• [Information provided]
#####
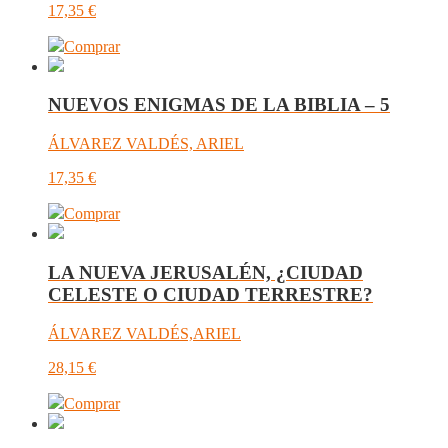
17,35
€
Comprar
NUEVOS ENIGMAS DE LA BIBLIA – 5
ÁLVAREZ VALDÉS, ARIEL
17,35
€
Comprar
LA NUEVA JERUSALÉN, ¿CIUDAD
CELESTE O CIUDAD TERRESTRE?
ÁLVAREZ VALDÉS,ARIEL
28,15
€
Comprar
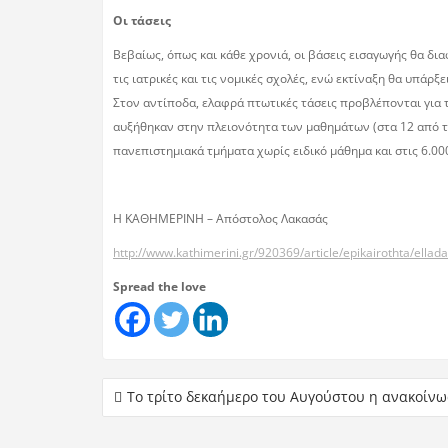
Οι τάσεις
Βεβαίως, όπως και κάθε χρονιά, οι βάσεις εισαγωγής θα δια
τις ιατρικές και τις νομικές σχολές, ενώ εκτίναξη θα υπά
Στον αντίποδα, ελαφρά πτωτικές τάσεις προβλέπονται για τα
αυξήθηκαν στην πλειονότητα των μαθημάτων (στα 12 από τα
πανεπιστημιακά τμήματα χωρίς ειδικό μάθημα και στις 6.000 
Η ΚΑΘΗΜΕΡΙΝΗ – Απόστολος Λακασάς
http://www.kathimerini.gr/920369/article/epikairothta/ella
Spread the love
Το τρίτο δεκαήμερο του Αυγούστου η ανακοίν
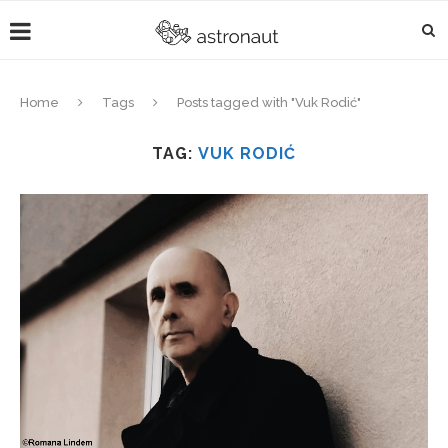
Home
Tags
Posts tagged with "Vuk Rodić"
TAG:
VUK RODIĆ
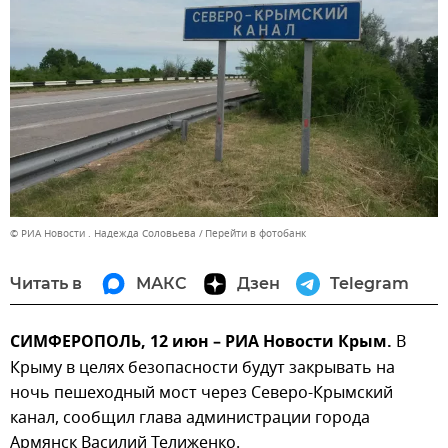
© РИА Новости . Надежда Соловьева
Перейти в фотобанк
Читать в
МАКС
Дзен
Telegram
СИМФЕРОПОЛЬ, 12 июн – РИА Новости Крым.
В
Крыму в целях безопасности будут закрывать на
ночь пешеходный мост через Северо-Крымский
канал, сообщил глава администрации города
Армянск Василий Телиженко.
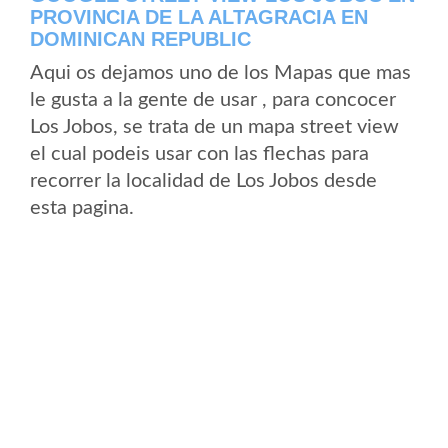
PROVINCIA DE LA ALTAGRACIA EN
DOMINICAN REPUBLIC
Aqui os dejamos uno de los Mapas que mas
le gusta a la gente de usar , para concocer
Los Jobos, se trata de un mapa street view
el cual podeis usar con las flechas para
recorrer la localidad de Los Jobos desde
esta pagina.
#####
• [What you have to do]
Without the pictures, restate all the entries above exactly.

• [Answer section]
17,35
€
Comprar
NUEVOS ENIGMAS DE LA BIBLIA – 5
ÁLVAREZ VALDÉS, ARIEL
17,35
€
Comprar
LA NUEVA JERUSALÉN, ¿CIUDAD
CELESTE O CIUDAD TERRESTRE?
ÁLVAREZ VALDÉS,ARIEL
28,15
€
Comprar
Οι τάσεις
Βεβαίως, όπως και κάθε χρονιά, οι βάσεις εισαγωγής θα δια
τις ιατρικές και τις νομικές σχολές, ενώ εκτίναξη θα υπά
Στον αντίποδα, ελαφρά πτωτικές τάσεις προβλέπονται για τα
αυξήθηκαν στην πλειονότητα των μαθημάτων (στα 12 από τα
πανεπιστημιακά τμήματα χωρίς ειδικό μάθημα και στις 6.000 
Η ΚΑΘΗΜΕΡΙΝΗ – Απόστολος Λακασάς
http://www.kathimerini.gr/920369/article/epikairothta/ella
Spread the love
Το τρίτο δεκαήμερο του Αυγούστου η ανακοίν
Home
Tags
Posts tagged with "Vuk Rodić"
TAG:
VUK RODIĆ
© РИА Новости . Надежда Соловьева
Перейти в фотобанк
Читать в
МАКС
Дзен
Telegram
СИМФЕРОПОЛЬ, 12 июн – РИА Новости Крым.
В
Крыму в целях безопасности будут закрывать на
ночь пешеходный мост через Северо-Крымский
канал, сообщил глава администрации города
Армянск Василий Телиженко.
PROVINCIA DE LA ALTAGRACIA EN
DOMINICAN REPUBLIC
Aqui os dejamos uno de los Mapas que mas
le gusta a la gente de usar , para concocer
Los Jobos, se trata de un mapa street view
el cual podeis usar con las flechas para
recorrer la localidad de Los Jobos desde
esta pagina.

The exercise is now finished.